We first focus on graph topology inference from multi-domain data. To do so, we model multi-domain data as a product graph signal formed by the Cartesian product of two small graph factors. Assuming the muti-domain graph signal is smooth on the underlying Cartesian product graph, we pose the graph learning problem as the problem of estimating its graph factors. Specifically, we estimate graph factors with sparsity and multi-component spectral constraints to capture the local interactions and clusters in the multi-domain data. While working with graph factors is computationally attractive, not all graphs can be expressed as the Cartesian product of two or more smaller graphs. So, we also focus on approximately factorizing a graph as the Cartesian product of its graph factors.

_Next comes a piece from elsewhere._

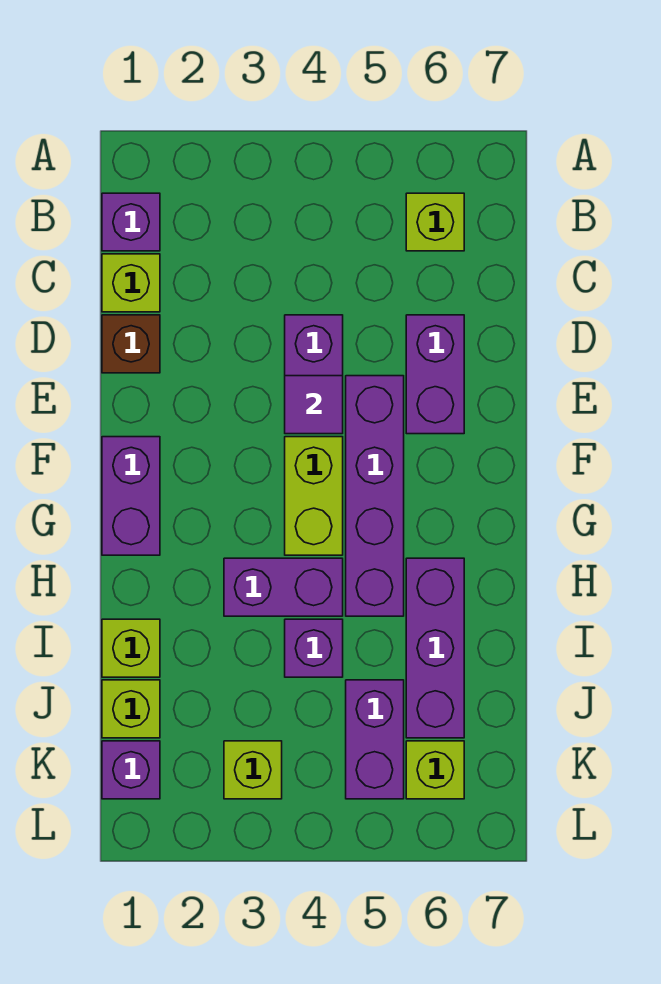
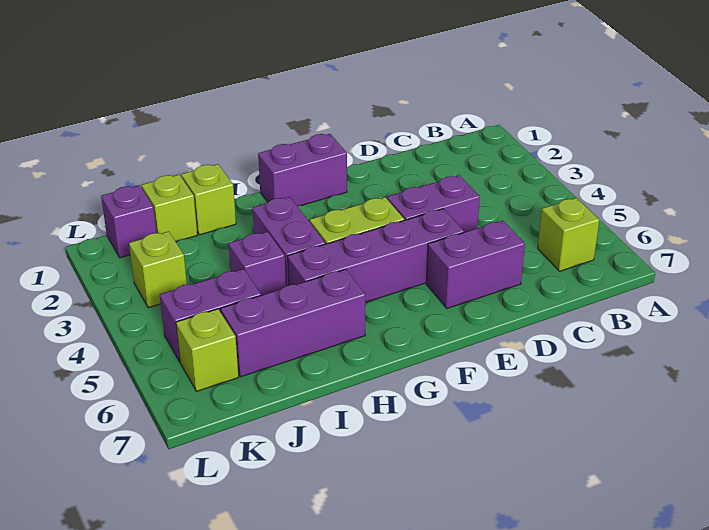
purple 1x1 brick [102,193,160,251] -> none
lime 1x1 brick [102,254,160,312] -> none
brown 1x1 brick [102,315,160,373] -> none
purple 1x1 tile [285,376,343,434] -> none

Next, we consider the graph signal reconstruction (GSR) problem from a subset of observations on a product graph. Specifically, we consider a case where the one-to-one mapping between the observed graph signals and the corresponding node indices is missing due to privacy or data gathering constraints. In other words, the node indices of the observed graph signals are missing, or equivalently, the observed graph signals are permuted, but with an unknown permutation. Given such data, the goal is to reconstruct the true product graph signal. When the underlying data permutation is ignored, the performance of the traditional GSR methods deteriorates as they assume that the node indices of the observed graph signals are known. Therefore, we develop a GSR method that jointly estimates the product graph signal and the underlying permutation. Furthermore, assuming that the product graph signal is bandlimited, we derive conditions for perfect recovery.

We then focus on Bayesian inference on product graphs. Specifically, given noisy product graph signals observed on a subset of nodes of the product graph, we aim to estimate the graph signals on the remaining nodes along with quantifying uncertainty of the estimate that we use for active learning, i.e., which samples or labels to aquire next having observed a few samples. To do so, we follow a Gaussian process (GP) framework, where we model the graph signal as an unknown function with a GP prior having an inductive bias about the underlying product graph, and propose an estimator as the mean of the posterior probability distribution function with its variance quantifying the uncertainty of the unobserved graph signals. We use the uncertainty in the estimate to perform active learning on the product graph.

In the last part of the thesis, we consider on multi-view subspace clustering (MvSC), where the goal is to cluster the multi-view data points into their corresponding subspaces or manifolds by combining the information from different views using compressed or sketched data. In this thesis, assuming that data lie on a union of linear subspaces or non-linear manifolds, we propose three MvSC algorithms and derive bounds for worst-case representation error incurred due to sketching. The proposed algorithms are scalable and incur less computational costs than the traditional MvSC methods.